- [Textauszug]
──────────
36. TKB-Fachtagung

Nachhaltigkeit prägt Klebstoffbranche

An dem Thema Nachhaltigkeit kommt derzeit niemand vorbei: So stand die 36.Fachtagung der Technischen Kommission Bauklebstoffe (TKB) im Kölner Maternushaus ganz im Zeichen dieses Handlungsprinzips. Sechs Fachvorträge und eine Podiumsdiskussion beleuchteten nachhaltige Fragestellungen; der Verband begrüßte 155 Tagungsteilnehmer (2019: 180 Besucher).

Vor vier Jahren konnte die Technische Kommission Bauklebstoffe (TKB) zuletzt die Branche vor Ort begrüßen; danach waren zunächst nur Online-Treffen möglich. Am 28. Februar fand endlich die erste Präsenz-Veranstaltung seit langem statt: 155 Besucher kamen zur 36. Fachtagung ins Kölner Maternushaus. Die Technische Kommission Bauklebstoffe stellte das diesjährige Programm unter das Thema Nachhaltigkeit, "dem man sich nicht entziehen könnte, weil wir ganz stark betroffen sind", betonte der TKB-Vorsitzende Dr. Norbert Arnold. Klebstoffe würden manchmal als nachteilig für die Nachhaltigkeit angesehen, obwohl sie sich auf die Nutzungsdauer einer Belagsverlegung und die technischen Eigenschaften positiv auswirken.
──────────
- [Eingabedaten]

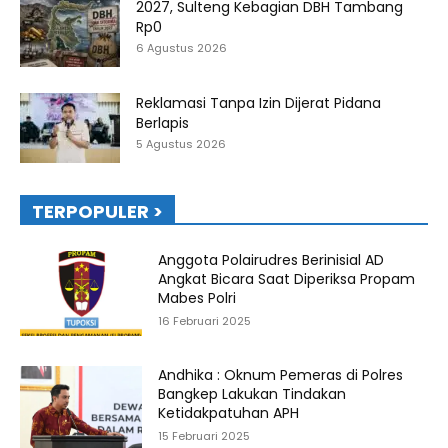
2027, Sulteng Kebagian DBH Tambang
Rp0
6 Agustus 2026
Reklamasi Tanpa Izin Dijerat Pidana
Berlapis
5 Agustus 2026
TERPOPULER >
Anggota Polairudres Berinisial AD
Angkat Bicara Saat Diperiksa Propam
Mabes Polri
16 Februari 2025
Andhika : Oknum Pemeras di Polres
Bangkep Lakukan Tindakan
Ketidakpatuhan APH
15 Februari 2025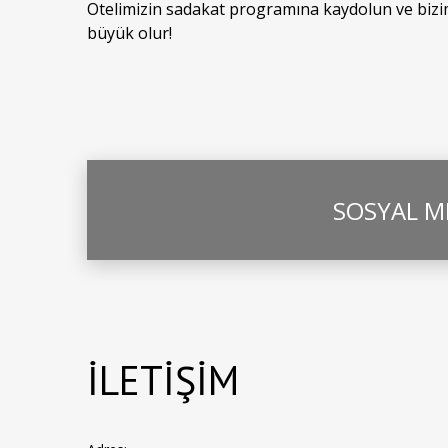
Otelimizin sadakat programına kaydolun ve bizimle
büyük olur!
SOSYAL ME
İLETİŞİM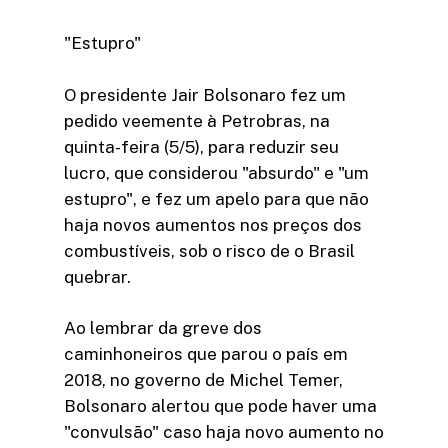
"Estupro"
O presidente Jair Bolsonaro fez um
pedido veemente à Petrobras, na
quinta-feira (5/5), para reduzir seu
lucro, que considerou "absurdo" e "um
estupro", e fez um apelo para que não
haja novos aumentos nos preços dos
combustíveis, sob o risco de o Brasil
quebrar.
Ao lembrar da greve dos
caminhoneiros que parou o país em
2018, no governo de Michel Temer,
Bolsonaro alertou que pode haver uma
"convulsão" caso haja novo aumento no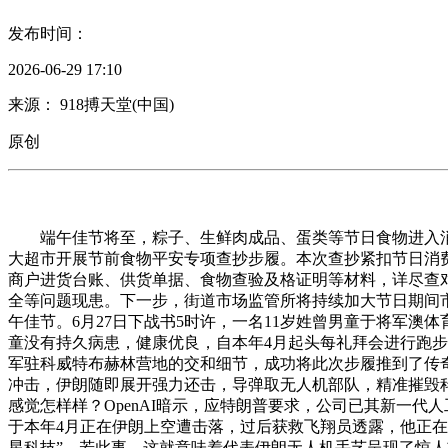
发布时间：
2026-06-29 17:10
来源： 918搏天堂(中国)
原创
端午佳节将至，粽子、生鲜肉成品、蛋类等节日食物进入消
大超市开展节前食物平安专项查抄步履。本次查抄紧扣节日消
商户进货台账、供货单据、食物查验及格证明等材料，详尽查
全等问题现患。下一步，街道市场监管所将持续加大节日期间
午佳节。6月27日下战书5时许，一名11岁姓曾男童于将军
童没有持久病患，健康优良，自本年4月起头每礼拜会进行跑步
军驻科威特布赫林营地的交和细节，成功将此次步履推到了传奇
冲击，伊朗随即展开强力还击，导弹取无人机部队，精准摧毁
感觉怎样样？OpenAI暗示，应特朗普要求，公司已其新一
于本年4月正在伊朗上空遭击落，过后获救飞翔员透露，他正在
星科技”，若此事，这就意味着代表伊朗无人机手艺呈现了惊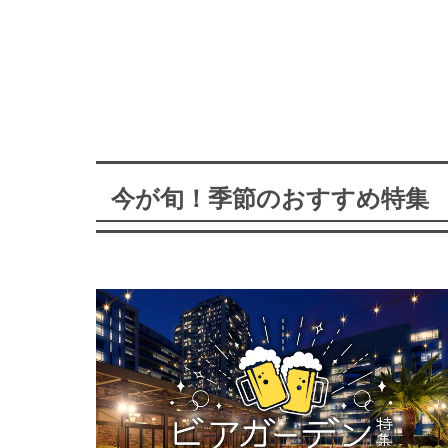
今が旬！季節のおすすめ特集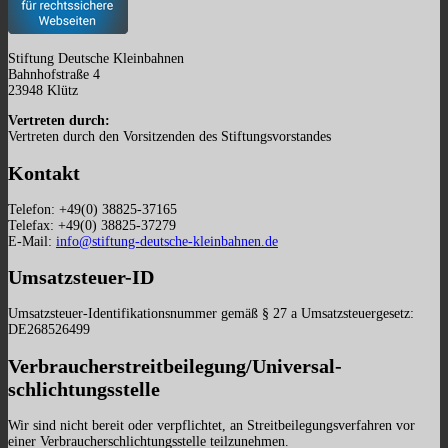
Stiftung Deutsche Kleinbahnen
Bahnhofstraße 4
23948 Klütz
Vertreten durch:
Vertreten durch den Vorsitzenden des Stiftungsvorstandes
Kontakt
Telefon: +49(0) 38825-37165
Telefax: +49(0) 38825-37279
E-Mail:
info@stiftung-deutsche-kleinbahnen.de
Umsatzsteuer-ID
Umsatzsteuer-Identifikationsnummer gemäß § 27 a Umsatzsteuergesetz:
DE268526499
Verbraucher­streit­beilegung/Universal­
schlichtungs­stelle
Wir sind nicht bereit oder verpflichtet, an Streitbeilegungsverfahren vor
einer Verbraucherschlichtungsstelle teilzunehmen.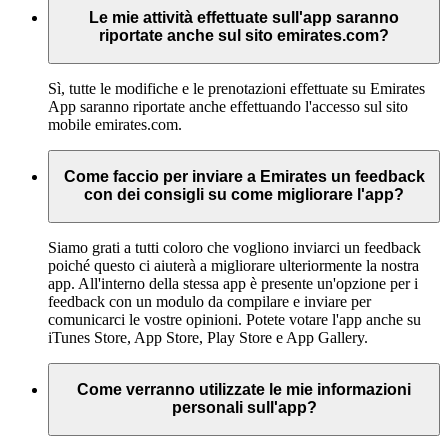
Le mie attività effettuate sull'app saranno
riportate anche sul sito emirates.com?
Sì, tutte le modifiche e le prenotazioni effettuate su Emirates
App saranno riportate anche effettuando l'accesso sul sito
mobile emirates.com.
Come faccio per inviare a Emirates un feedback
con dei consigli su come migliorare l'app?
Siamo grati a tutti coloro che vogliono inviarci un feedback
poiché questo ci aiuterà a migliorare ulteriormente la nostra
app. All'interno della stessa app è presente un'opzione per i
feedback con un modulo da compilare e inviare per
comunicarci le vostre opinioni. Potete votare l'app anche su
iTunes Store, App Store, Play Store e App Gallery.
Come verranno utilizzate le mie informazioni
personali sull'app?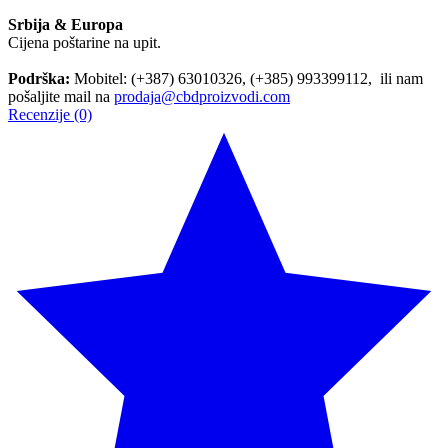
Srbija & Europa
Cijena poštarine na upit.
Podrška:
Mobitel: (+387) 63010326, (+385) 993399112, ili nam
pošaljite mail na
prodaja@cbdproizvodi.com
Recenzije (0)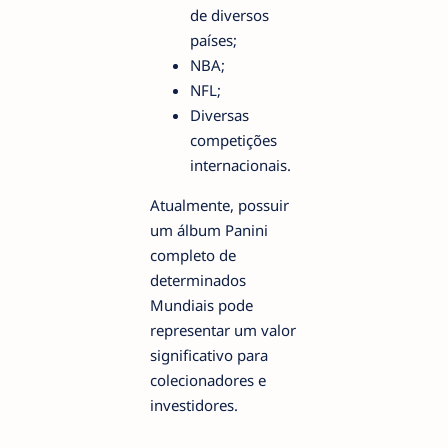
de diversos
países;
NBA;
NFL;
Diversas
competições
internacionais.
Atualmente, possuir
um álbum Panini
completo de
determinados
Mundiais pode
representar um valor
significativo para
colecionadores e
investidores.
──────────
- [Arbeitsaufträge]
1. Entnimm dem Bericht über die TKB-Fachtagung den Wortlaut ab der Stelle mit "Nachhaltigkeit prägt Klebstoffbranche" und höre nach "(2019: 180 Besucher)." auf.
2. Schreib den Bericht über die Kölner TKB-Fachtagung nach seinem letzten Satz weiter.
Die Daten werden hierfür nicht gebraucht.

- [Lösungen]
1.
Nachhaltigkeit prägt Klebstoffbranche

An dem Thema Nachhaltigkeit kommt derzeit niemand vorbei: So stand die 36.Fachtagung der Technischen Kommission Bauklebstoffe (TKB) im Kölner Maternushaus ganz im Zeichen dieses Handlungsprinzips. Sechs Fachvorträge und eine Podiumsdiskussion beleuchteten nachhaltige Fragestellungen; der Verband begrüßte 155 Tagungsteilnehmer (2019: 180 Besucher).

2.
Die diesjährige Podiumsdiskussion machte die Komplexität von Nachhaltigkeit deutlich. Handwerker Udo Herrmann sorgte gleich zu Beginn der Nachhaltigkeitsdiskussion für eine Desillusionierung: "In den 23 Jahren meiner Selbstständigkeit hat ein Kunde bei mir noch nie einen nachhaltigen Parkettboden angefragt." Wichtiger als eine Parkett-Marke sei in der jeweiligen Region die "Marke" des Handwerksbetriebs - in diesem Fall Parkett Herrmann.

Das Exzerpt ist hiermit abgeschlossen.